Ceci est ma première rencontre avec Grisha Shakhnes, alias Mites, un artiste sonore israélien. J'ai mis quelques temps à passer outre sa nationalité, mais une fois qu'on se laisse absorber par son œuvre, il n'y a plus rien qui compte. Une œuvre monumentale, remarquable, sombre et dérangeante. Passing Resemblance est une suite de trois pièces aux structures déséquilibrés et aux titres étranges ("you can come and shake my hand"/"comfort"/"why elephants are not allowed to cross a bridge") - qui n'expliquent surtout pas la démarche de Mites. A l'intérieur de ce disque, beaucoup de field-recordings, manipulés et étouffés, distordus et ralentis, qui semblent provenir de cassettes.
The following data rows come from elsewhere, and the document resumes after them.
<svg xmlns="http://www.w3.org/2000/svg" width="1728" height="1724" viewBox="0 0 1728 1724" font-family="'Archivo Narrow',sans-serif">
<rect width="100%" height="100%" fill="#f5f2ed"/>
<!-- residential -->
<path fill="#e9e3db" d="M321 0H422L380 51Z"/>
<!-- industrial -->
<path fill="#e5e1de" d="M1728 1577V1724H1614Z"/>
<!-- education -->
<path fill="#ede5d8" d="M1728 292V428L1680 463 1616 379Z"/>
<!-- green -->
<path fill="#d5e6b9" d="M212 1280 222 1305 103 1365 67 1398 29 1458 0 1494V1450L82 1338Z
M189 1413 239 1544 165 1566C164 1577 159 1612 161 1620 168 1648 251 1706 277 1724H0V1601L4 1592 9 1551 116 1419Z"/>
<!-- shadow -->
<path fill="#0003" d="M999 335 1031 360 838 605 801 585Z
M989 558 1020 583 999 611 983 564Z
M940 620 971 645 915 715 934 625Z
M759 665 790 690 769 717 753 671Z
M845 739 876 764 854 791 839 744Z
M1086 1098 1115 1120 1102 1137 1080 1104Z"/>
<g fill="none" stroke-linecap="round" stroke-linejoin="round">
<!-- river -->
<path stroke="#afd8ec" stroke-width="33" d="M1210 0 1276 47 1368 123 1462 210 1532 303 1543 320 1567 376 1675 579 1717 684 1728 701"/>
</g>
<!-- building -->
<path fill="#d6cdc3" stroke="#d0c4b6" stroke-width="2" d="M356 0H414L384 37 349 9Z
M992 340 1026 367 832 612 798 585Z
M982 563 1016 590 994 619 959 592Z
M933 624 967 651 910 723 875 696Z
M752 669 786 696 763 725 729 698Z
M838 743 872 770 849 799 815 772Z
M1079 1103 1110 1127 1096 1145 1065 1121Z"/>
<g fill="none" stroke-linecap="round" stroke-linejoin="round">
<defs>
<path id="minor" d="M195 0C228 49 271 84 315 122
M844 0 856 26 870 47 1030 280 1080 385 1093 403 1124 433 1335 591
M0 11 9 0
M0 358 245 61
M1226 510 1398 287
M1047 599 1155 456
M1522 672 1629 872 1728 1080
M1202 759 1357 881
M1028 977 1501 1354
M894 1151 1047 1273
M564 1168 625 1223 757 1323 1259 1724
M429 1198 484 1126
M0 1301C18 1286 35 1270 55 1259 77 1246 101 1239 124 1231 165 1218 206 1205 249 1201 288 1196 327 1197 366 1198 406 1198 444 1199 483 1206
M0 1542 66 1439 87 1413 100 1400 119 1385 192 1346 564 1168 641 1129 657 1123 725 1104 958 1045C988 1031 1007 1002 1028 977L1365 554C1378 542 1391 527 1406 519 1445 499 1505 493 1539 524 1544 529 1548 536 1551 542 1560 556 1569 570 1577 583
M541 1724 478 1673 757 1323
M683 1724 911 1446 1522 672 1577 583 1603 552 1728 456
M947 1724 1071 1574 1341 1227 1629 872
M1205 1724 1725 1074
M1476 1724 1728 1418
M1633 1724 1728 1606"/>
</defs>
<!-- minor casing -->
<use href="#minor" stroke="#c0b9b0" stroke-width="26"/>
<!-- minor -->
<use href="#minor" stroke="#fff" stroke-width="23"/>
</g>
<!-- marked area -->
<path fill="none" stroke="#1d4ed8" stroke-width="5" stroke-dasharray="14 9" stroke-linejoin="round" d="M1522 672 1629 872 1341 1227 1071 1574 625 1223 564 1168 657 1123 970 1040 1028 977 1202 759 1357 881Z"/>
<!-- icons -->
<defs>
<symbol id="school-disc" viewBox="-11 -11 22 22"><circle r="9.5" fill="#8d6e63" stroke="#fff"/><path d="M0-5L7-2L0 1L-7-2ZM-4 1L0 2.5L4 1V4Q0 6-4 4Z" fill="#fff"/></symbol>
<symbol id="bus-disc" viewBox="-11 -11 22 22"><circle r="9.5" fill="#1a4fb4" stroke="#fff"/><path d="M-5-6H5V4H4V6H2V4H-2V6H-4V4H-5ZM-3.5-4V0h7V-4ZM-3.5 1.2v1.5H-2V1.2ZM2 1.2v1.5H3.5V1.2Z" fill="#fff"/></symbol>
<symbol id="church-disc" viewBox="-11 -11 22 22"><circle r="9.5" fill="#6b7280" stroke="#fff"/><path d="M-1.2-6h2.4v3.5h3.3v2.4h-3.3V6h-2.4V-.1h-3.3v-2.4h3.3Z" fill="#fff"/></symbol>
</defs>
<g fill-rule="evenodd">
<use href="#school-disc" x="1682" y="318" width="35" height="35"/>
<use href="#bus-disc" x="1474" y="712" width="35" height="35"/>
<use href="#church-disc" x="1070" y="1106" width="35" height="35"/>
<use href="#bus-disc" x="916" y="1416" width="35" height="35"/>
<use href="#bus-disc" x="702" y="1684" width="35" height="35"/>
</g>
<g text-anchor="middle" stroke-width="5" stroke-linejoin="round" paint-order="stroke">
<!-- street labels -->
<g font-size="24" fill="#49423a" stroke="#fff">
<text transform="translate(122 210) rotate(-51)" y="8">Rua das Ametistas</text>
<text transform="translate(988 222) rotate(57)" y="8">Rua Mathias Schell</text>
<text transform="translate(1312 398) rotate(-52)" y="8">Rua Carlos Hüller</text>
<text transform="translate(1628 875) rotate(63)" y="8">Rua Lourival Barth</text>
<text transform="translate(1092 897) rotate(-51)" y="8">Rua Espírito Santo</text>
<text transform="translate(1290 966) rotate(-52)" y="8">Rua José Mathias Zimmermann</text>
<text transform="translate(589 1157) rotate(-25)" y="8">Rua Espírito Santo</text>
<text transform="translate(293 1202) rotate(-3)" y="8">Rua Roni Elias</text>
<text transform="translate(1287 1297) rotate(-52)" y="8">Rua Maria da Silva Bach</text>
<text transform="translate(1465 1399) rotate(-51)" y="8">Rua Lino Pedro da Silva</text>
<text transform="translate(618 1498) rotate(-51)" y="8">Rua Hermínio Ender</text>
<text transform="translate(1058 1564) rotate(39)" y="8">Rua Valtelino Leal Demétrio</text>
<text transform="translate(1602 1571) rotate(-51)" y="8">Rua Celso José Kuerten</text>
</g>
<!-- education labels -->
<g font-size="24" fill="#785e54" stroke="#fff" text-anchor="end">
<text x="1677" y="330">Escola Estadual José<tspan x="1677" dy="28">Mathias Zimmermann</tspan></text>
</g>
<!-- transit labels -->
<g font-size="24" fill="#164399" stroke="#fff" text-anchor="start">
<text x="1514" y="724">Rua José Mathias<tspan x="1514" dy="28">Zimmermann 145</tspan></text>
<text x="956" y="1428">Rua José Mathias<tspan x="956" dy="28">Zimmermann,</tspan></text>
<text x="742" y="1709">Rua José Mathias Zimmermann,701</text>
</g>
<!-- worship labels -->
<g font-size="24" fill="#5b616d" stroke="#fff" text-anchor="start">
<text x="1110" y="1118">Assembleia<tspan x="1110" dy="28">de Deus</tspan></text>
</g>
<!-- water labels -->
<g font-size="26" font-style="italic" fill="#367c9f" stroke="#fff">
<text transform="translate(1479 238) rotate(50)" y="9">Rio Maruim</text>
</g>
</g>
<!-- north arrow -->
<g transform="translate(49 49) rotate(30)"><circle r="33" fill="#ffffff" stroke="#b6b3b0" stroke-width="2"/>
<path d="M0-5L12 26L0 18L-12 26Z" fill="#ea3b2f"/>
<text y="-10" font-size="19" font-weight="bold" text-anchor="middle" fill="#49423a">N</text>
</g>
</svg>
Hélicoptères, sirènes, coups de feux, tirs de mortiers, radios, prières, paroles, le quotidien d'un pays vindicatif. Mais tout du long, un son lourd, sombre, comme un enregistrement hydrophonique à la Thomas Tilly ou un souffle analogique, field-recordings ou synthèses granulaires? Peu importe, cette ligne apporte une cohésion à des structures pas toujours évidentes (rien que la durée des pièces interroge: 15 minutes, puis 4, et 35 minutes pour finir...). Ceci-dit, la musique est toujours claire, Mites utilise peu d'éléments, il superpose avec une grande sensibilité au son et à son architecture deux ou trois éléments au maximum. Dans un pays dont la réalité est devenue insupportable pour beaucoup, il vaut mieux transformer cette réalité en abstraction. Et Mites produit ici une sorte de musique concrète filtrée et manipulée jusqu'à l'abstraction, dérangeante, qui laisse place à une imagination sombre. On croirait par moments entendre des coups de feux étouffés comme s'ils étaient enregistrés dans une toile de jute au fond d'une cave dissimulée ou d'un bunker. L'ambiance est pesante, obscure, lourde de sens. Mais pas seulement. Car les constructions sonores de Mites sont remarquablement absorbantes, ce sont des plongées immersives à l'intérieur du son et de quelques unes de ses propriétés abstraites. Une suite puissante d'immersions sonores et de constructions abstraites, où Mites sait jouer avec facilité et douceur des différentes dynamiques du son. Recommandé.

- Julien Héraud, Improv Sphere


I am not sure if I heard of Mites either. Its the alter ego of Grisha Shaknes and alike the others the cover is giving that much information, but its the only CD to have three titles in stead of one, but just as with the others its not easy to grasp what is going on, what the input it, what sources of manipulation are used and the outcome is not unlike that of Kirby, however it sounds less randomly put together and more composed. I might be entirely wrong, but I think there is a great deal of field recordings at work in these compositions and I somehow don't think there is a lot of digital processing going on here. Like the Kirby release, I wouldn't be surprised to learn there is a certain amount of old fashioned cassette or reel-to-reel recorders at work here. Everything is paced out more, and placed somewhere in a mass of hissy textures and smart old fashioned drones. The final track is the longest and here there is a fine sense of loops being used, but at times it seems to be a bit long to get the ball rolling in this piece. Maybe it could have used a bit more editing here and there and make the whole thing a bit stronger? However following the chaos of the big city sound collage offered by David Kirby, this is a breath of fresh air in the country side.